Exercise inputs:
:::::
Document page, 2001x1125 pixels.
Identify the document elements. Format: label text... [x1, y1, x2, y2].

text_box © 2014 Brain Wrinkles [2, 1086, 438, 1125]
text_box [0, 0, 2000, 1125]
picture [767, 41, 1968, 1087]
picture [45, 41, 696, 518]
:::::
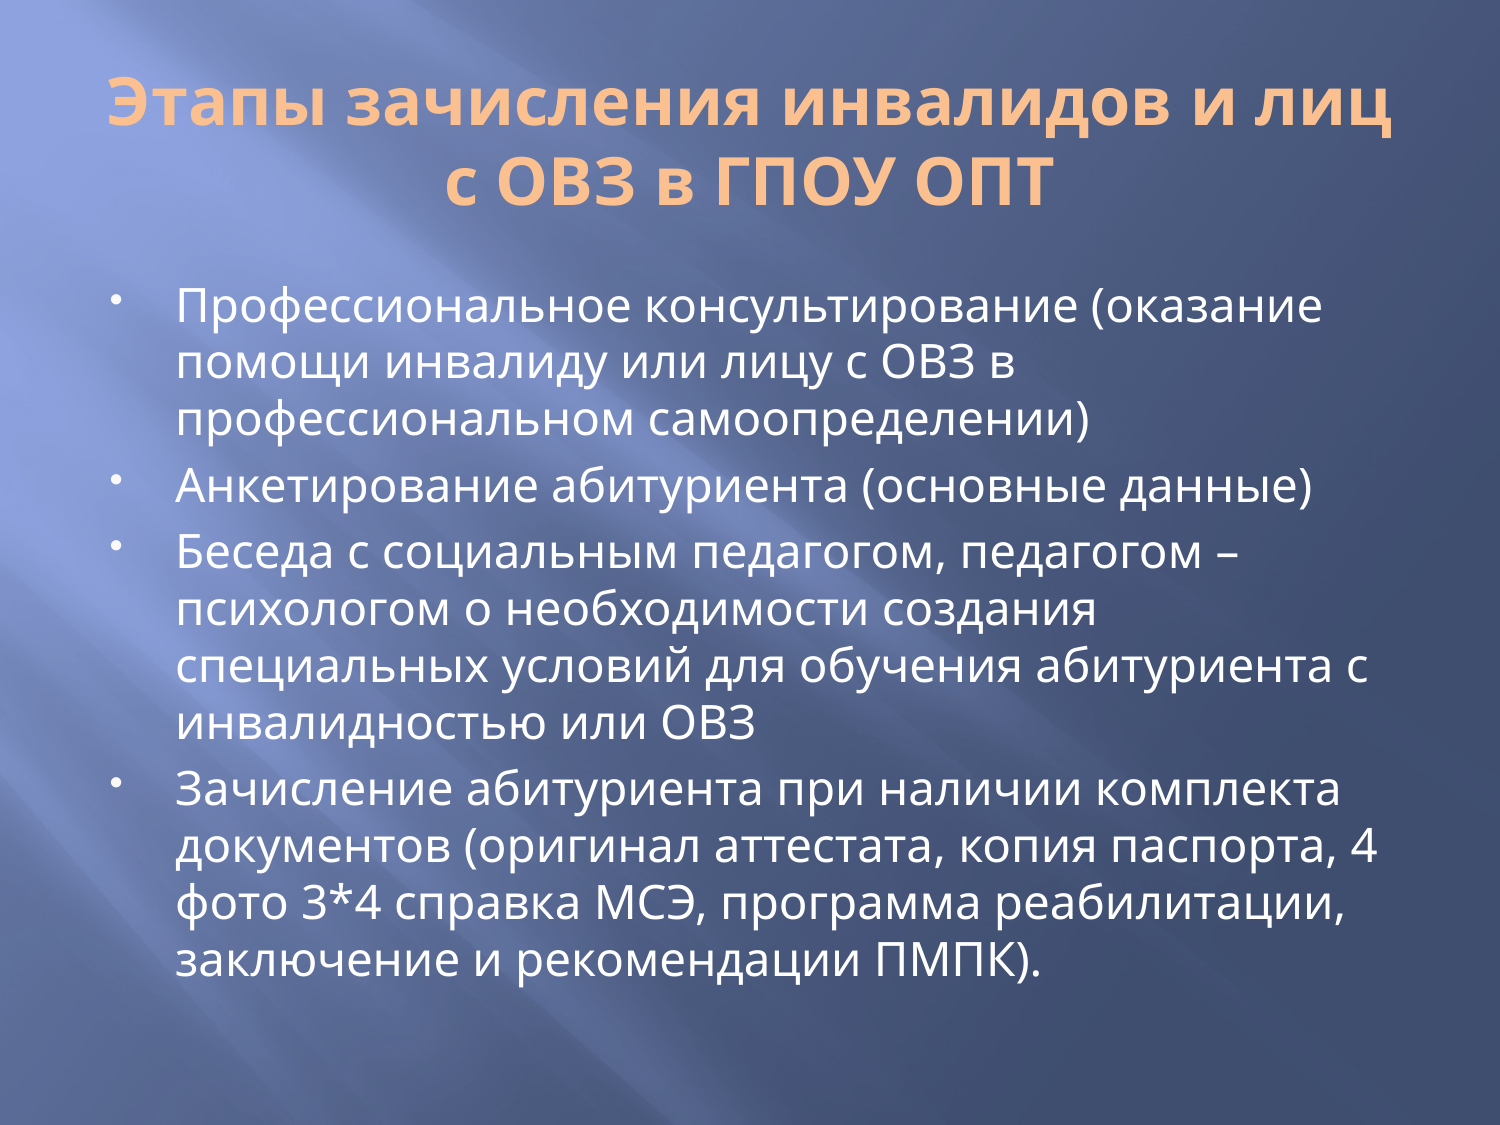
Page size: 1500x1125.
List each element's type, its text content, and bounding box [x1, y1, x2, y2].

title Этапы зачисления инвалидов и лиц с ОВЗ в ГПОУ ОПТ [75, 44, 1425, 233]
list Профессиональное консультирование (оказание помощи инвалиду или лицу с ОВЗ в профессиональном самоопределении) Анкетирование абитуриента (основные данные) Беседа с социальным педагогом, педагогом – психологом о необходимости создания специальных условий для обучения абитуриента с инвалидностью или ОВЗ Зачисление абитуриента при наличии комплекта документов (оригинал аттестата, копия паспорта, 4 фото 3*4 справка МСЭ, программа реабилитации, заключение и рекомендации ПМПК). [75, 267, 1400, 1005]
:::::
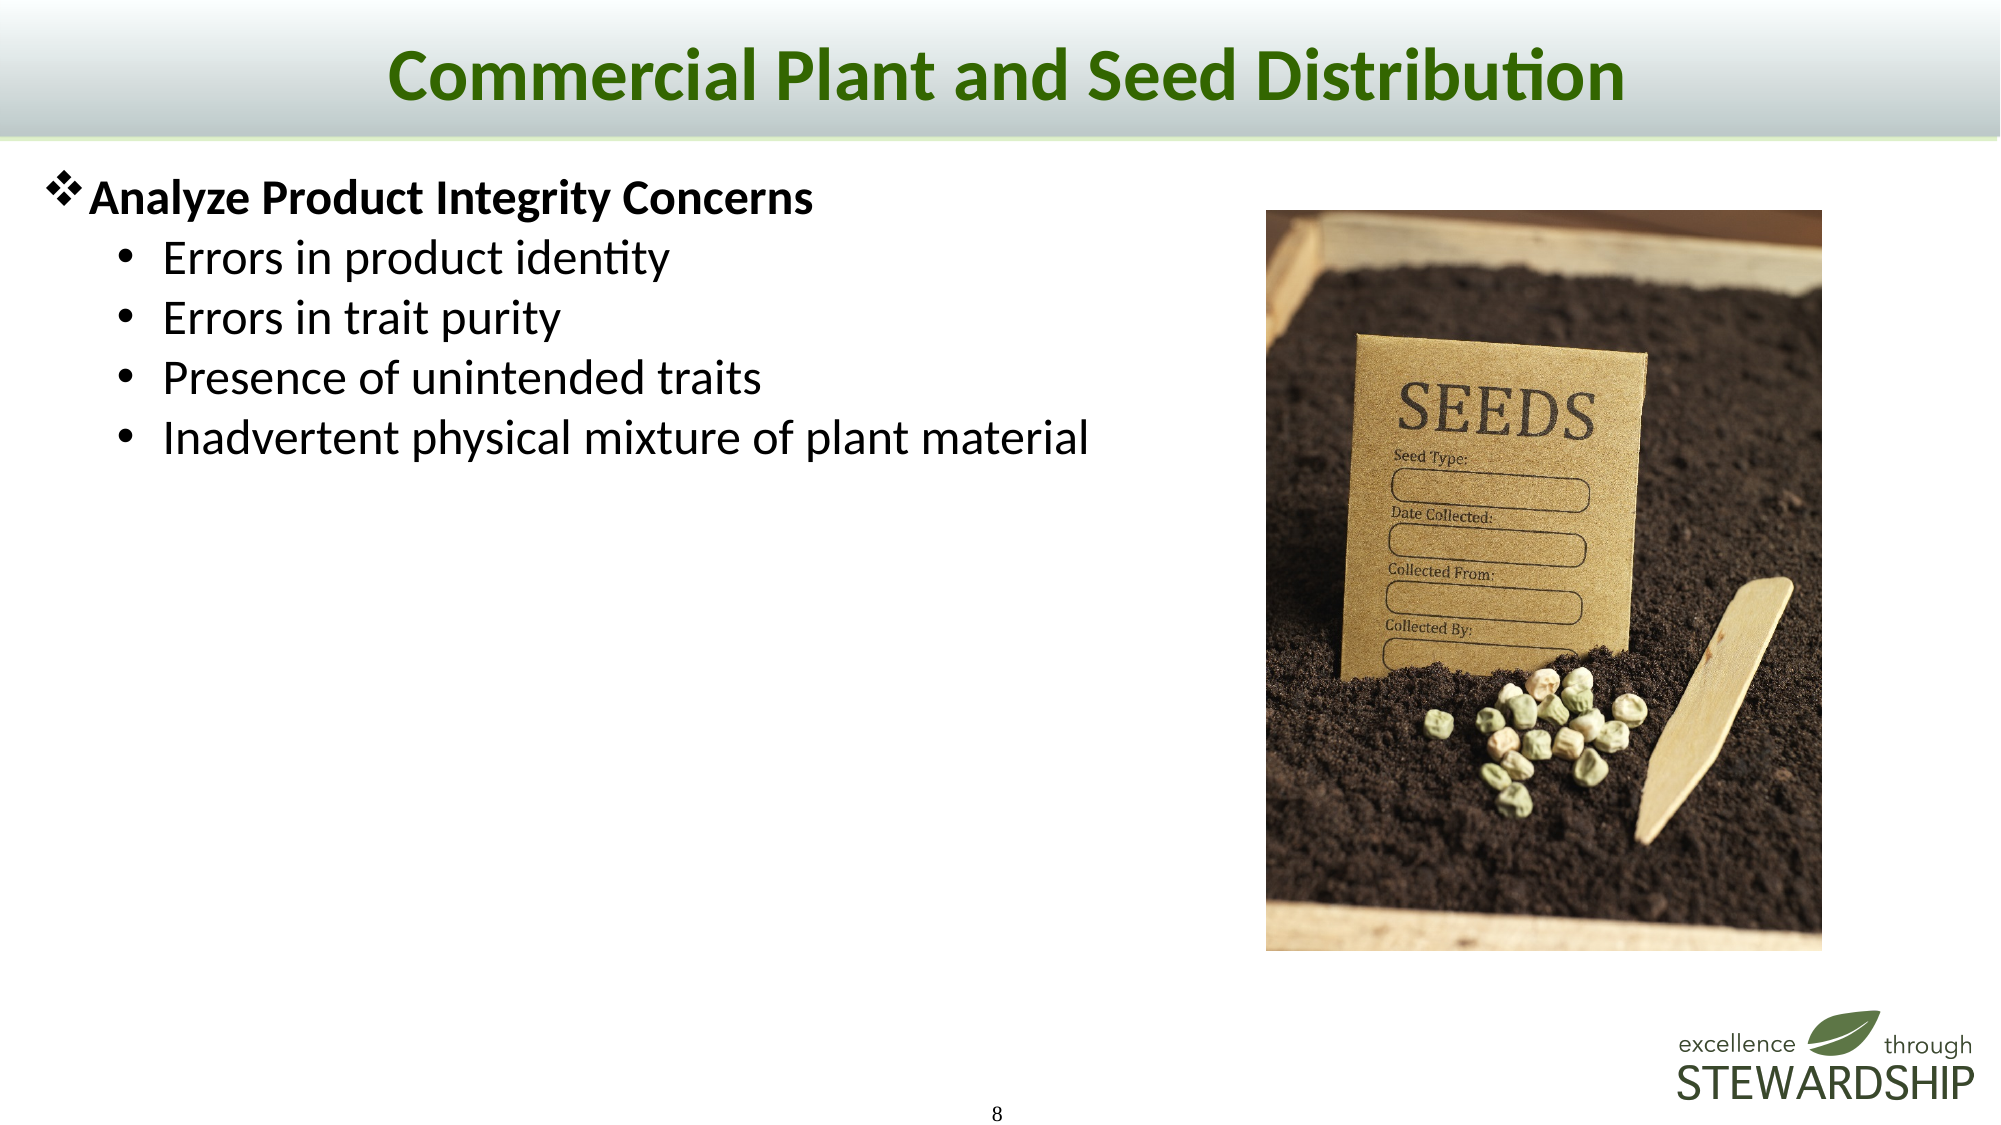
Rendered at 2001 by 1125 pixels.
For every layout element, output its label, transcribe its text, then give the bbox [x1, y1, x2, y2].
:::::
Could you reproduce, exactly, every line above from the line with "Rendered at 2001 by 1125 pixels." to the line with "For every layout", and no other line? Both ends count.

Rendered at 2001 by 1125 pixels.
For every layout element, output its label, transcribe its text, then give the bbox [x1, y1, x2, y2].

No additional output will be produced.